Medicare changes some rules on home health billing
By Brett Baker
Q: Does Medicare now pay a separate fee to certify and recertify a home health care plan? How do I bill for these services?
A: As of Jan. 1, 2000, Medicare began paying physicians a separate fee for activities involved in certifying and recertifying a patient’s home health care plan.
You must use the following HCFA Common Procedure Coding System (HCPCS) codes to bill for these services:
Use G0180 when certifying physician services for Medicare-covered services provided by a participating home health agency (where the patient is not present). This includes reviewing initial or subsequent reports of patient status, reviewing patient responses to an OASIS assessment, contacting the home health agency to ascertain the initial implementation of the care plan, and documentation in the patient's office record, per certification period.
Use G0179 when recertifying home health agency patients.
The initial certification code, G0180, must be used when patients have not received Medicare-covered home health services for at least 60 days. The recertification code, G0179, must be used when patients have received covered home health services for at least 60 days, and when the physician signs the certification after the initial certification.
Q: What do I need to document in the patient medical record to justify these services?
A: You should describe in the patient record those activities involved in deciding whether the home health care plan is appropriate or if the proposed care plan needs to be modified to better meet the beneficiary's needs. As a precaution, keep a copy of the approved care plan in the record.

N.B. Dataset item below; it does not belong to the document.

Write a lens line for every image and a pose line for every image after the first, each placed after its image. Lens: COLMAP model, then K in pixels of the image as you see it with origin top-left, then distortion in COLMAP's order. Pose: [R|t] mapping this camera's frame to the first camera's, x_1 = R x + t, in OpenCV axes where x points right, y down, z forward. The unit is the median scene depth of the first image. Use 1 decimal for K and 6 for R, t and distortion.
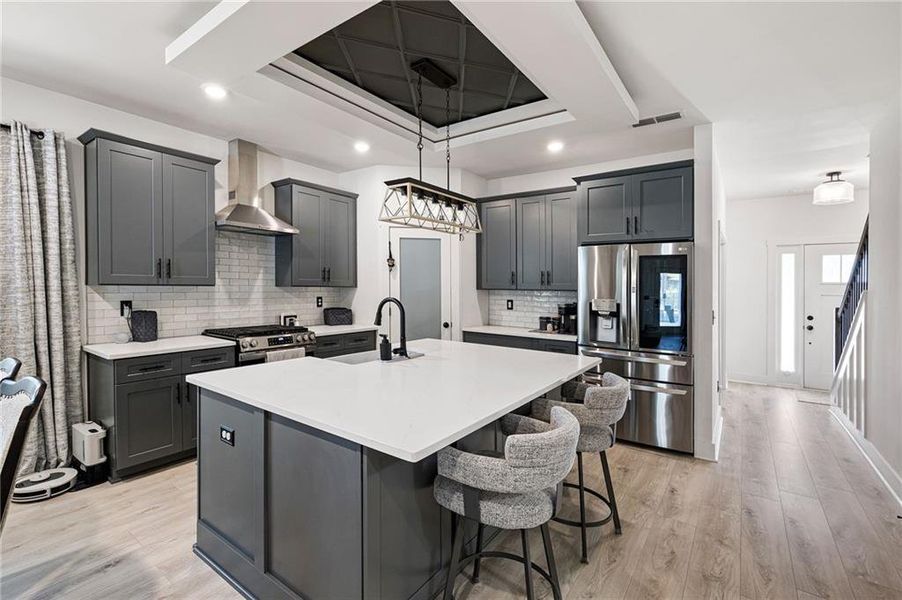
lens RADIAL K [[413.8, 0, 414.8], [0, 413.8, 288.9], [0, 0, 1]] dist [0.006353, -0.001474]
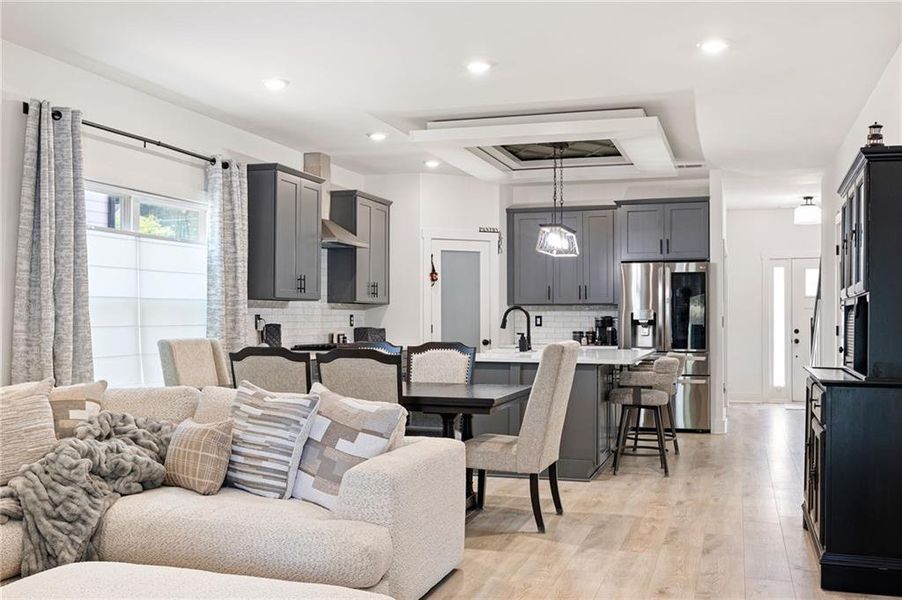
lens RADIAL K [[924.0, 0, 427.5], [0, 924.0, 360.0], [0, 0, 1]] dist [-0.005688, 0.000000]
pose [[0.942002, -0.029384, 0.334317, -0.927858], [0.016558, 0.999016, 0.041151, 0.046578], [-0.335197, -0.033229, 0.941562, -1.169366]]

Medicare does not require physicians to submit medical record documentation with the claim for these services. You should, however, be able to provide the supporting documentation if requested.
Q: What does Medicare pay for these services?

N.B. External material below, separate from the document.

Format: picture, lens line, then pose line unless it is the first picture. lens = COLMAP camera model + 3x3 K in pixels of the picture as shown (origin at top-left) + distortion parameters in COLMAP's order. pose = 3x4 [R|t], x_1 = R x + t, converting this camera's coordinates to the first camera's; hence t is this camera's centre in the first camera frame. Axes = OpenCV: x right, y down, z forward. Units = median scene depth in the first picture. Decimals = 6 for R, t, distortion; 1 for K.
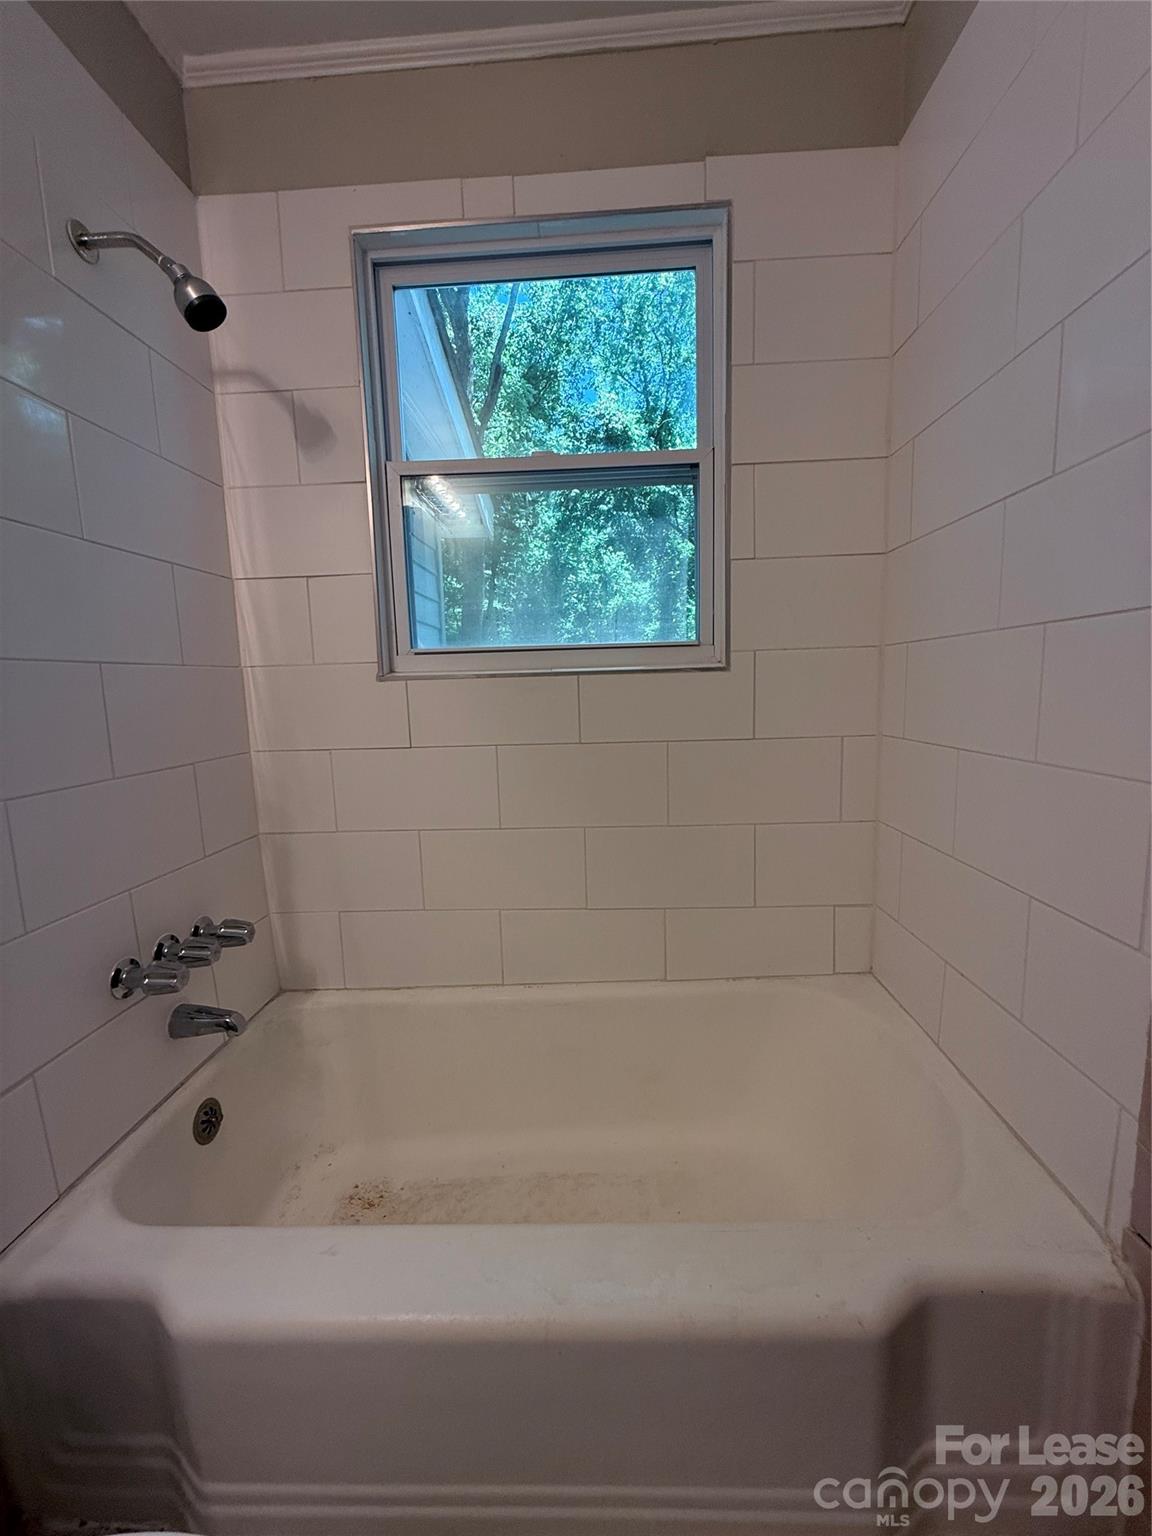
lens RADIAL K [[609.9, 0, 580.7], [0, 609.9, 766.5], [0, 0, 1]] dist [-0.000995, -0.000511]
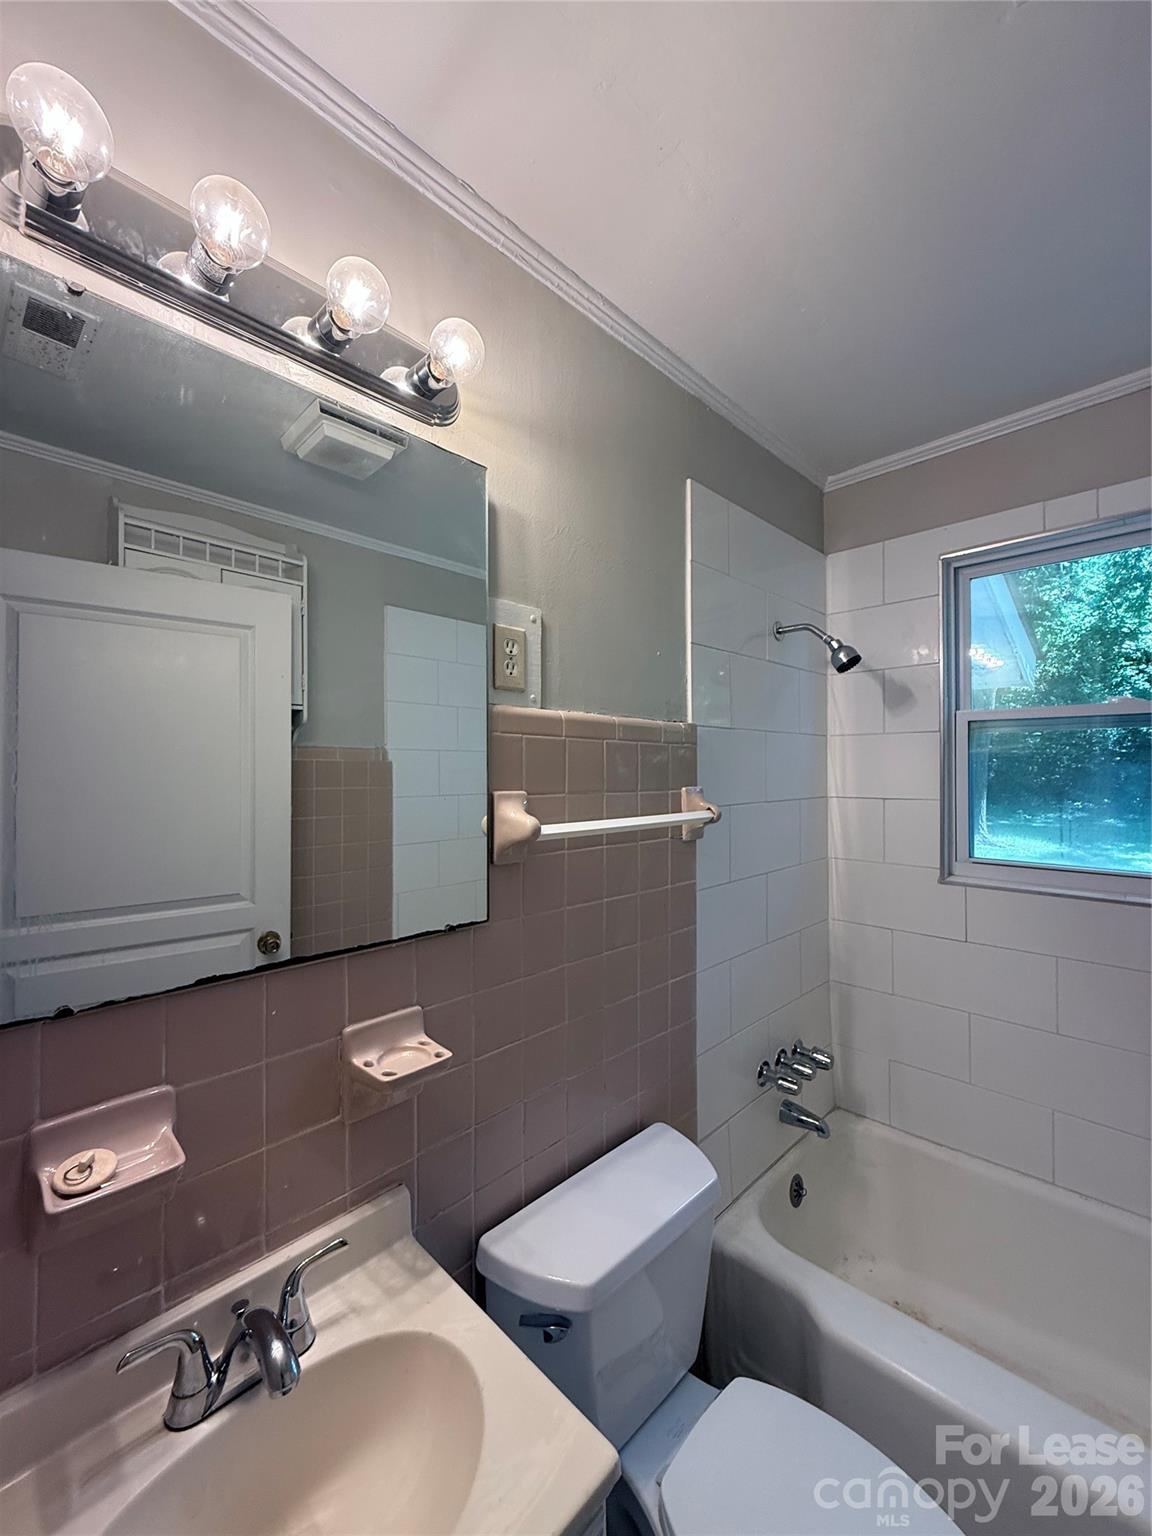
lens RADIAL K [[609.9, 0, 573.7], [0, 609.9, 765.5], [0, 0, 1]] dist [-0.000995, -0.000511]
pose [[0.733445, 0.021502, -0.679409, -0.038771], [-0.106465, 0.990798, -0.083576, -0.200584], [0.671360, 0.133632, 0.728984, -0.456498]]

A: Medicare pays $73.08 for physician certification of a patient care plan (G0180) and $61.23 for recertification (G0179). These payment rates represent the national average. Payments vary slightly by geographic area.
Medicare previously did not provide separate reimbursement for certifying or recertifying a patient’s care plan. Because these services were included in the 2001 Medicare physician fee schedule, physicians can be paid for services that they could not bill separately in the past.
Q: By establishing these new G codes, has Medicare made it harder for me to meet the 30-minute requirement to bill for care plan oversight of a home health patient?
A: Physicians can no longer count time spent approving/revising a patient home health care plan as part of the 30-minute requirement of billing care plan oversight for a beneficiary’s home health services if it relates to certification or recertification. (Spending 30 minutes or more on care plan oversight of a home health patient should be reported using G0181.) HCFA allowed physicians to count time spent on certification or recertification before it initiated separate payment for these activities on January 1, 2001.
“CPT 2001 updates evaluation and management codes” (January 2001 ACP-ASIM Observer, page 5) contains information on HCFA’s requirement that physicians use G0181 to bill for oversight services for home health patients and G0182 for oversight services for hospice patients.
Brett Baker is a third-party payment specialist in the College’s Washington Office.